[Exercise materials — start]

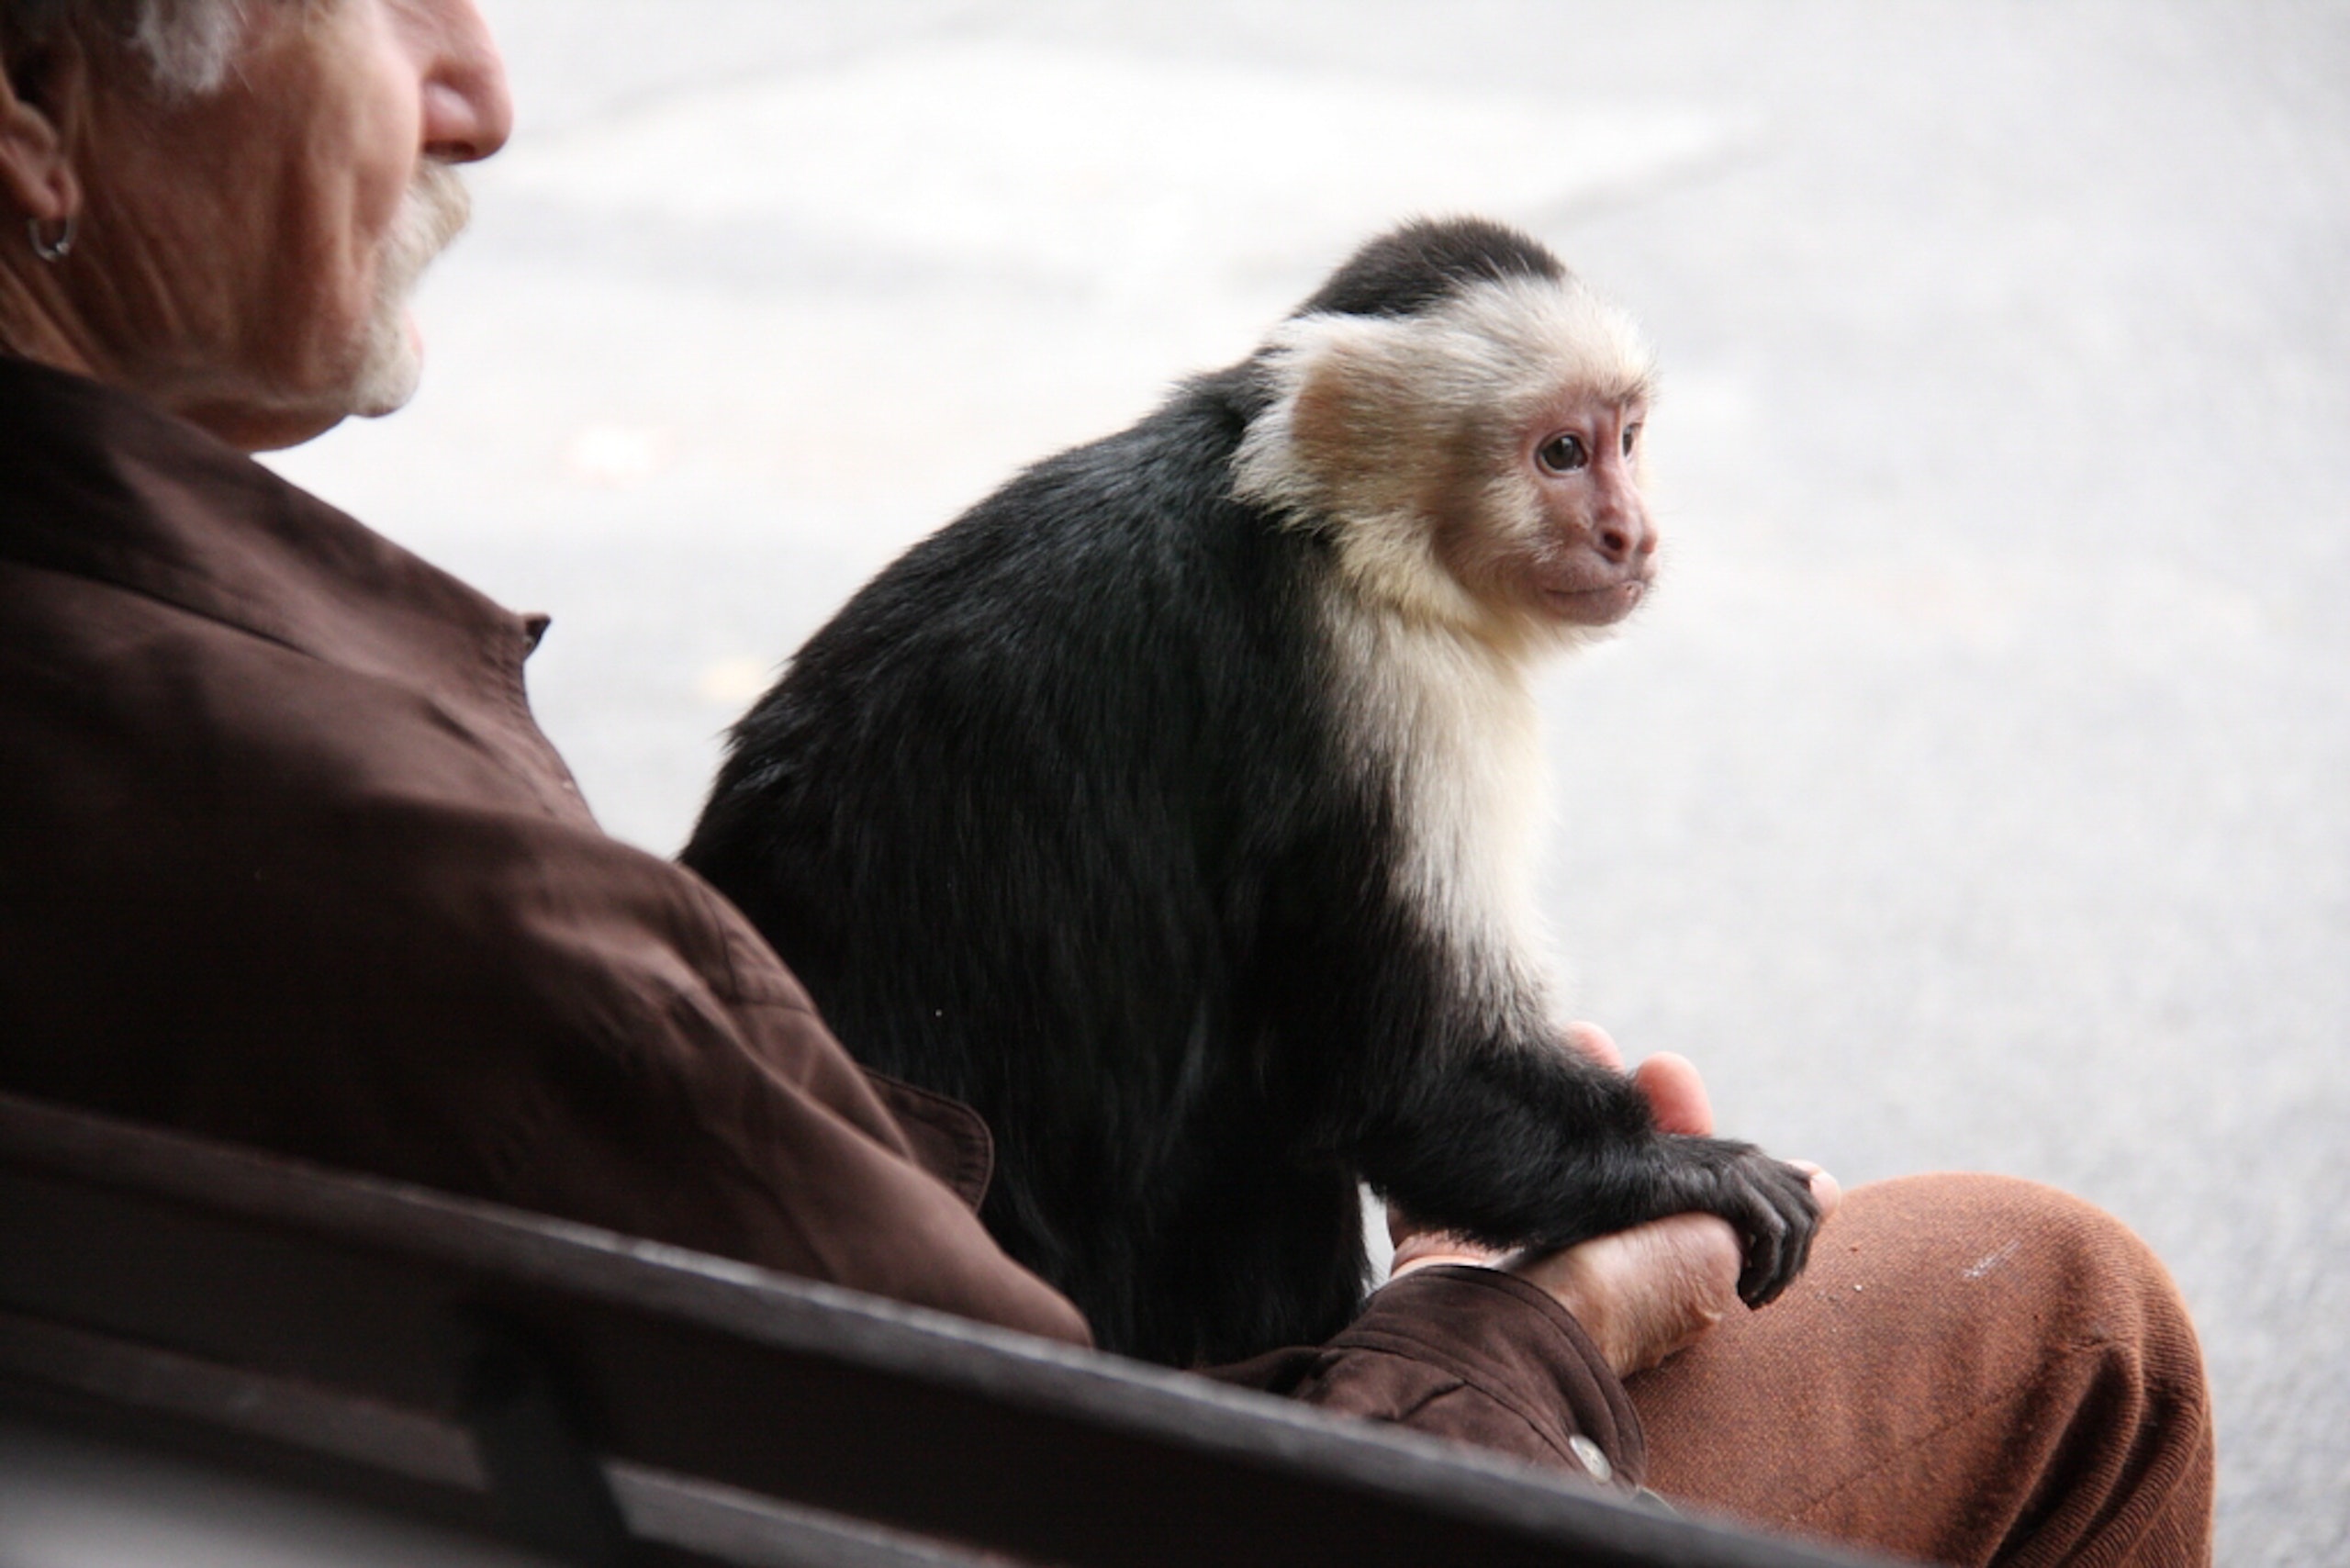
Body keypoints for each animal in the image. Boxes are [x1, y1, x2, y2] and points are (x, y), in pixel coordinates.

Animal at [682, 217, 1818, 1368]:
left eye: (1626, 438)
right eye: (1559, 454)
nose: (1633, 534)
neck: (1319, 524)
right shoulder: (1388, 674)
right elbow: (1395, 1076)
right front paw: (1680, 1173)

[Exercise materials — finish]

Could you please return the entries above exactly, minus the pictures?

Body keypoints for each animal in the image. Boxes are [x1, y1, x2, y2] and points are (x, y), in pixel coordinates.

Animal at [682, 217, 1818, 1368]:
left eye: (1626, 438)
right eye: (1559, 454)
nose: (1633, 534)
neck: (1319, 524)
right shoulder: (1388, 674)
right elbow: (1395, 1076)
right front paw: (1680, 1173)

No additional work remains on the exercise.